[Task]:
Show the lines below where "station" occurs.

Records from a dataset:
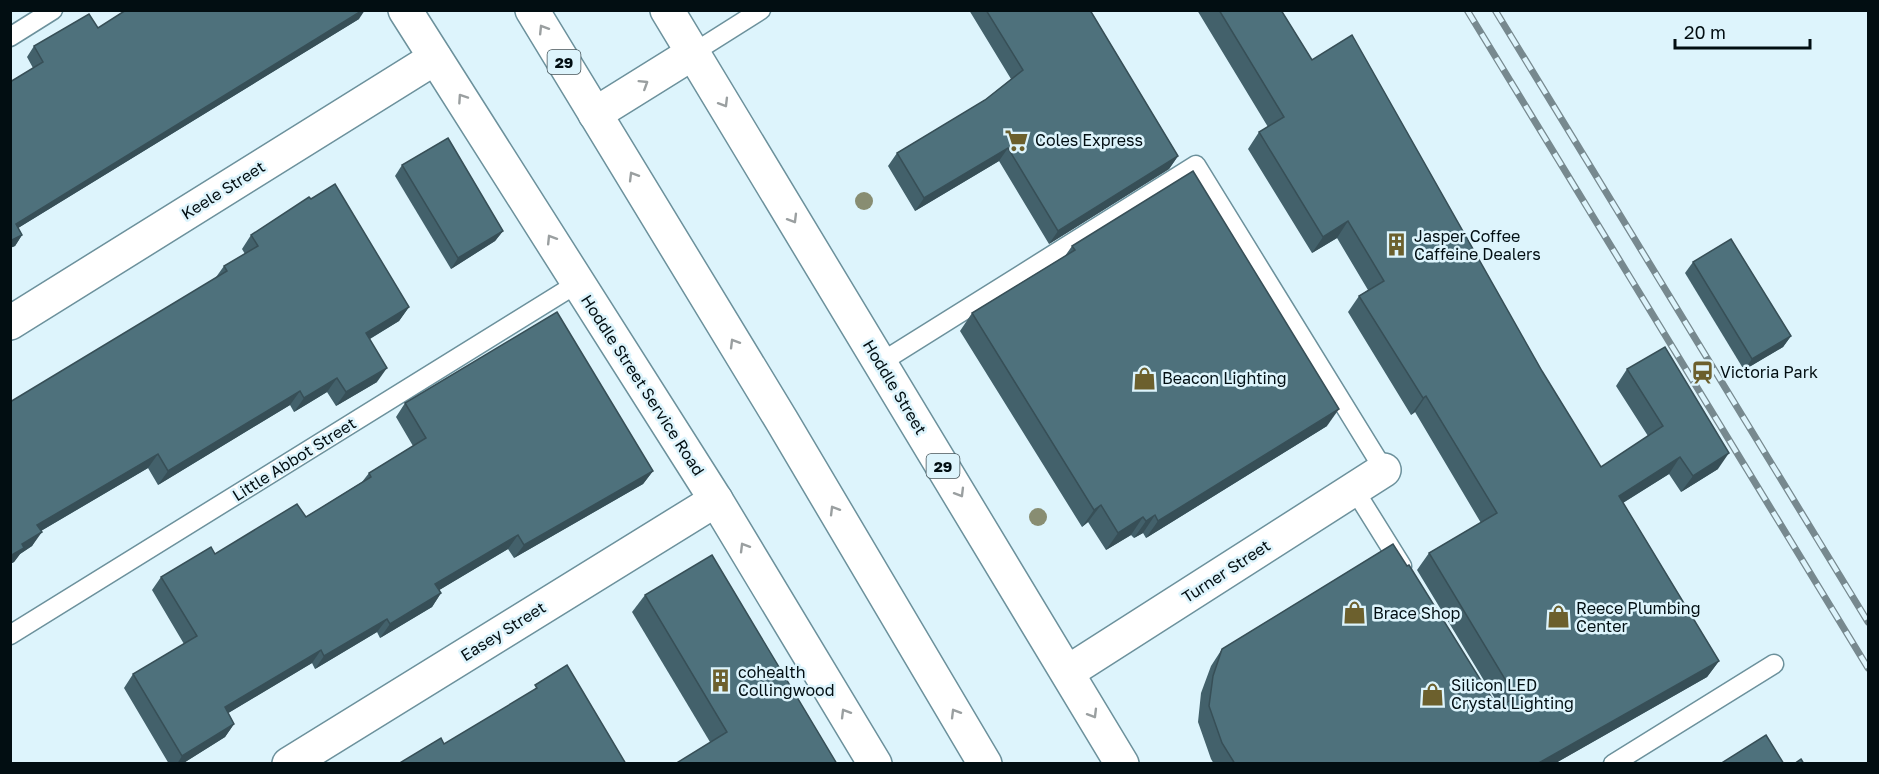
<svg xmlns="http://www.w3.org/2000/svg" width="1879" height="774" font-family="'Golos Text',sans-serif">
	<style>
		.lines { fill: none; stroke-linecap: round; stroke-linejoin: round }
		.service-casing { stroke: #6c919c; stroke-width: 21 }
		.minor-casing { stroke: #6c919c; stroke-width: 36 }
		.trunk-casing { stroke: #6c919c; stroke-width: 36 }
		.service { stroke: #fff; stroke-width: 18 }
		.minor { stroke: #fff; stroke-width: 33 }
		.trunk { stroke: #fff; stroke-width: 33 }
		.rail-casing { stroke: #77898f; stroke-width: 7 }
		.rail { stroke: #ddf4fc; stroke-width: 4.5; stroke-dasharray: 14; stroke-linecap: butt }
		.tree { fill: #888d72 }
		.wall { fill: #43616b }
		.shaded-wall { fill: #374f57 }
		.building { fill: #4e717c; stroke: #374f57; stroke-width: 1.5 }
		.oneway { stroke: #9a9fa0 }
		.labels { text-anchor: middle; dominant-baseline: central; stroke-width: 5; stroke-linejoin: round; paint-order: stroke }
		.shield { fill: #ddf4fc; stroke: #445358; stroke-width: 1.5 }
		.shield-label { font-size: 15px; font-weight: bold; fill: #020e12 }
		.poi-label { font-size: 16px; fill: #020e12; stroke: #ddf4fc; text-anchor: start }
		.street-label { font-size: 16px; fill: #020e12; stroke: #ddf4fc }
	</style>
	<rect width="100%" height="100%" fill="#ddf4fc"/>
	<g class="lines">
		<defs>
			<g id="service">
				<polyline points="10,37 53,10"/>
				<polyline points="693,53 761,10"/>
				<polyline points="880,363 1196,165 1384,470"/>
				<polyline points="1354,489 1402,566"/>
				<polyline points="10,635 578,283"/>
				<polyline points="1613,764 1774,664"/>
			</g>
			<g id="minor">
				<polyline points="405,10 716,500 875,764"/>
				<polyline points="10,323 435,58"/>
				<polyline points="1068,672 1384,470"/>
				<polyline points="289,764 716,500"/>
			</g>
			<g id="trunk">
				<polyline points="532,10 782,421 985,764"/>
				<polyline points="667,10 1122,764"/>
				<polyline points="595,114 693,53"/>
			</g>
		</defs>
		<use href="#service" class="service-casing"/>
		<use href="#minor" class="minor-casing"/>
		<use href="#trunk" class="trunk-casing"/>
		<use href="#service" class="service"/>
		<use href="#minor" class="minor"/>
		<use href="#trunk" class="trunk"/>
		<defs>
			<g id="rail">
				<polyline points="1467,10 1868,668"/>
				<polyline points="1495,10 1868,622"/>
			</g>
		</defs>
		<use href="#rail" class="rail-casing"/>
		<use href="#rail" class="rail"/>
	</g>
	<g class="tree">
		<circle cx="864" cy="201" r="9"/>
		<circle cx="1038" cy="517" r="9"/>
	</g>
	<g class="wall">
		<polygon points="969,10 1090,10 1178,156 1169,169 1049,244 999,161 915,211 888,166 897,153 985,100 1011,79"/>
		<polygon points="1197,10 1281,10 1312,60 1542,371 1601,467 1648,436 1616,386 1627,369 1718,469 1681,492 1669,474 1623,503 1719,661 1707,677 1554,764 1214,764 1211,759 1198,722 1201,693 1211,666 1222,649 1407,566 1493,700 1497,702 1417,570 1429,553 1481,523 1415,412 1411,415 1348,312 1359,296 1368,290 1337,238 1312,253 1248,149 1259,132 1268,127"/>
		<polygon points="359,19 18,228 22,235 15,246 10,248 10,82 33,68 27,57 34,46 98,28"/>
		<polygon points="402,165 503,231 495,241 451,269 395,176"/>
		<polygon points="311,199 409,307 399,321 370,339 377,382 336,406 327,392 294,412 290,405 158,485 148,468 41,531 32,546 20,554 14,562 10,564 224,266 245,254 242,249 251,235"/>
		<polygon points="1072,246 1327,426 1146,538 1143,533 1134,538 1131,535 1106,550 1088,522 1082,527 960,331 972,313 1065,256"/>
		<polygon points="1693,262 1791,336 1783,347 1744,370 1685,273"/>
		<polygon points="405,403 653,471 643,484 514,558 508,549 439,590 441,593 432,607 380,638 377,632 315,669 312,663 228,713 234,724 225,737 182,764 169,764 124,688 133,674 184,644 152,590 161,577 306,517 362,482 369,473 413,446 396,417"/>
		<polygon points="645,595 837,764 710,742 632,612"/>
	</g>
	<g class="shaded-wall">
		<polygon points="363,10 365,10 359,19 10,233 16,224"/>
		<polygon points="1008,148 999,161 915,211 924,198"/>
		<polygon points="1178,156 1169,169 1049,244 1058,231"/>
		<polygon points="1348,221 1337,238 1312,253 1323,237"/>
		<polygon points="503,231 495,241 451,269 458,258"/>
		<polygon points="22,235 15,246 10,248 10,241"/>
		<polygon points="409,307 399,321 356,347 366,333"/>
		<polygon points="1791,336 1783,347 1744,370 1752,359"/>
		<polygon points="387,368 377,382 336,406 346,392"/>
		<polygon points="337,378 327,392 294,412 304,398"/>
		<polygon points="300,391 290,405 158,485 168,471"/>
		<polygon points="1426,396 1415,412 1411,415 1423,398"/>
		<polygon points="1339,409 1327,426 1146,538 1158,521"/>
		<polygon points="1729,453 1718,469 1681,492 1693,476"/>
		<polygon points="158,454 148,468 27,539 37,525"/>
		<polygon points="1680,457 1669,474 1608,512 1619,496"/>
		<polygon points="653,471 643,484 514,558 524,545"/>
		<polygon points="1101,505 1088,522 1082,527 1094,510"/>
		<polygon points="1155,515 1143,533 1134,538 1146,521"/>
		<polygon points="1143,517 1131,535 1106,550 1118,533"/>
		<polygon points="42,532 32,546 20,554 14,562 10,564 10,556 22,544"/>
		<polygon points="518,535 508,549 426,598 435,584"/>
		<polygon points="441,593 432,607 380,638 390,624"/>
		<polygon points="387,619 377,632 315,669 324,656"/>
		<polygon points="321,650 312,663 215,721 225,707"/>
		<polygon points="1719,661 1707,677 1554,764 1537,764"/>
		<polygon points="234,724 225,737 182,764 177,764 182,756"/>
	</g>
	<g class="building">
		<polygon points="126,10 363,10 16,224 22,235 10,241 10,82 43,62 34,46 89,14 98,28"/>
		<polygon points="986,10 1090,10 1178,156 1058,231 1008,148 924,198 897,153 985,100 1023,70"/>
		<polygon points="1219,10 1281,10 1312,60 1352,35 1542,371 1601,467 1663,426 1627,369 1665,347 1729,453 1693,476 1680,457 1619,496 1719,661 1537,764 1235,764 1222,743 1209,706 1213,676 1222,649 1393,544 1407,566 1409,565 1493,700 1503,705 1512,699 1514,694 1429,553 1497,513 1426,396 1423,398 1359,296 1384,281 1348,221 1323,237 1259,132 1284,117"/>
		<polygon points="448,138 503,231 458,258 402,165"/>
		<polygon points="1193,171 1339,409 1158,521 1155,515 1146,521 1143,517 1118,533 1101,505 1094,510 972,313 1075,250 1072,246"/>
		<polygon points="335,184 409,307 366,333 387,368 346,392 337,378 304,398 300,391 168,471 158,454 37,525 42,532 22,544 24,548 10,556 10,402 227,271 224,266 258,246 251,235 309,197 311,199"/>
		<polygon points="1731,239 1791,336 1752,359 1693,262"/>
		<polygon points="557,312 653,471 524,545 518,535 435,584 441,593 390,624 387,619 324,656 321,650 225,707 234,724 182,756 133,674 197,636 161,577 211,547 215,554 297,504 306,517 371,477 369,473 426,438 405,403"/>
		<polygon points="712,555 837,764 675,764 727,732 645,595"/>
		<polygon points="567,665 626,764 398,764 441,738 444,744 537,688 535,685"/>
		<polygon points="1766,735 1784,764 1720,764"/>
		<polygon points="1801,759 1804,764 1794,764"/>
	</g>
	<defs><path id="oneway-chevron" d="M-2-3.5L2.5 0L-2 3.5" fill="none" stroke-width="1.6" stroke-linecap="round" stroke-linejoin="round" transform="scale(1.5)"/></defs>
	<g class="oneway">
		<use href="#oneway-chevron" transform="translate(543 29) rotate(-122)"/>
		<use href="#oneway-chevron" transform="translate(644 84) rotate(-32)"/>
		<use href="#oneway-chevron" transform="translate(462 98) rotate(-124)"/>
		<use href="#oneway-chevron" transform="translate(724 103) rotate(59)"/>
		<use href="#oneway-chevron" transform="translate(633 176) rotate(-121)"/>
		<use href="#oneway-chevron" transform="translate(793 219) rotate(59)"/>
		<use href="#oneway-chevron" transform="translate(551 239) rotate(-122)"/>
		<use href="#oneway-chevron" transform="translate(734 343) rotate(-121)"/>
		<use href="#oneway-chevron" transform="translate(960 493) rotate(59)"/>
		<use href="#oneway-chevron" transform="translate(834 510) rotate(-121)"/>
		<use href="#oneway-chevron" transform="translate(744 547) rotate(-121)"/>
		<use href="#oneway-chevron" transform="translate(845 713) rotate(-121)"/>
		<use href="#oneway-chevron" transform="translate(955 713) rotate(-121)"/>
		<use href="#oneway-chevron" transform="translate(1093 714) rotate(59)"/>
	</g>
	<defs>
		<symbol id="supermarket-bare" viewBox="-9 -9 18 18"><path d="M-6-5.5h2.5l.6 2H6L4.5 2H-2.5L-4.4-4H-6ZM-1.5 3.2a1.3 1.3 0 1 0 .1 0ZM3 3.2a1.3 1.3 0 1 0 .1 0Z" fill="#6c602d" stroke="#ddf4fc" stroke-width="2.5" paint-order="stroke"/></symbol>
		<symbol id="building-bare" viewBox="-9 -9 18 18"><path d="M-4-6H4V6H1V3H-1V6H-4ZM-2.5-4.3h1.7v1.8h-1.7ZM.8-4.3h1.7v1.8H.8ZM-2.5-1h1.7V.8h-1.7ZM.8-1h1.7V.8H.8Z" fill="#6c602d" stroke="#ddf4fc" stroke-width="2.5" paint-order="stroke"/></symbol>
		<symbol id="station-bare" viewBox="-9 -9 18 18"><path d="M-3-6H3Q5-6 5-4V2Q5 4 3 4L4.5 6H3L1.5 4h-3L-3 6H-4.5L-3 4Q-5 4-5 2V-4Q-5-6-3-6ZM-3.5-4v3h7v-3ZM-3.5 1v1.5H-2V1ZM2 1v1.5H3.5V1Z" fill="#6c602d" stroke="#ddf4fc" stroke-width="2.5" paint-order="stroke"/></symbol>
		<symbol id="shop-bare" viewBox="-9 -9 18 18"><path d="M-5-2.5h2.3a2.7 3.5 0 0 1 5.4 0H5L5.5 6h-11ZM-1.5-2.5h3a1.5 2.3 0 0 0-3 0Z" fill="#6c602d" stroke="#ddf4fc" stroke-width="2.5" paint-order="stroke"/></symbol>
	</defs>
	<g fill-rule="evenodd">
		<use href="#supermarket-bare" x="1000" y="124" width="33" height="33"/>
		<use href="#building-bare" x="1380" y="228" width="33" height="33"/>
		<use href="#station-bare" x="1686" y="356" width="33" height="33"/>
		<use href="#shop-bare" x="1128" y="362" width="33" height="33"/>
		<use href="#shop-bare" x="1338" y="596" width="33" height="33"/>
		<use href="#shop-bare" x="1542" y="600" width="33" height="33"/>
		<use href="#building-bare" x="704" y="664" width="33" height="33"/>
		<use href="#shop-bare" x="1416" y="678" width="33" height="33"/>
	</g>
	<g class="labels">
		<g class="shield">
			<rect x="547.5" y="50" width="33" height="24" rx="4.5"/>
			<rect x="926.5" y="454" width="33" height="24" rx="4.5"/>
		</g>
		<g class="shield-label">
			<text x="564" y="62">29</text>
			<text x="943" y="466">29</text>
		</g>
		<g class="poi-label">
			<text x="1035" y="140">Coles Express</text>
			<text x="1414" y="236">Jasper Coffee<tspan x="1414" dy="18">Caffeine Dealers</tspan></text>
			<text x="1720" y="372">Victoria Park</text>
			<text x="1162" y="378">Beacon Lighting</text>
			<text x="1576" y="608">Reece Plumbing<tspan x="1576" dy="18">Center</tspan></text>
			<text x="1373" y="613">Brace Shop</text>
			<text x="738" y="672">cohealth<tspan x="738" dy="18">Collingwood</tspan></text>
			<text x="1451" y="685">Silicon LED<tspan x="1451" dy="18">Crystal Lighting</tspan></text>
		</g>
		<g class="street-label">
			<text transform="translate(223 190) rotate(-32)">Keele Street</text>
			<text transform="translate(643 385) rotate(57)">Hoddle Street Service Road</text>
			<text transform="translate(895 387) rotate(59)">Hoddle Street</text>
			<text transform="translate(294 459) rotate(-32)">Little Abbot Street</text>
			<text transform="translate(1226 571) rotate(-33)">Turner Street</text>
			<text transform="translate(503 631) rotate(-32)">Easey Street</text>
		</g>
	</g>
	<rect width="1879" height="774" fill="none" stroke="#020e12" stroke-width="24"/>
	<path d="M1675 39v9h135v-9" fill="none" stroke="#020e12" stroke-width="3"/>
	<text x="1684" y="39" font-size="18" fill="#020e12" stroke="#ddf4fc" stroke-width="4.5" paint-order="stroke">20 m</text>
</svg>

[Result for this task]:
		<symbol id="station-bare" viewBox="-9 -9 18 18"><path d="M-3-6H3Q5-6 5-4V2Q5 4 3 4L4.5 6H3L1.5 4h-3L-3 6H-4.5L-3 4Q-5 4-5 2V-4Q-5-6-3-6ZM-3.5-4v3h7v-3ZM-3.5 1v1.5H-2V1ZM2 1v1.5H3.5V1Z" fill="#6c602d" stroke="#ddf4fc" stroke-width="2.5" paint-order="stroke"/></symbol>
		<use href="#station-bare" x="1686" y="356" width="33" height="33"/>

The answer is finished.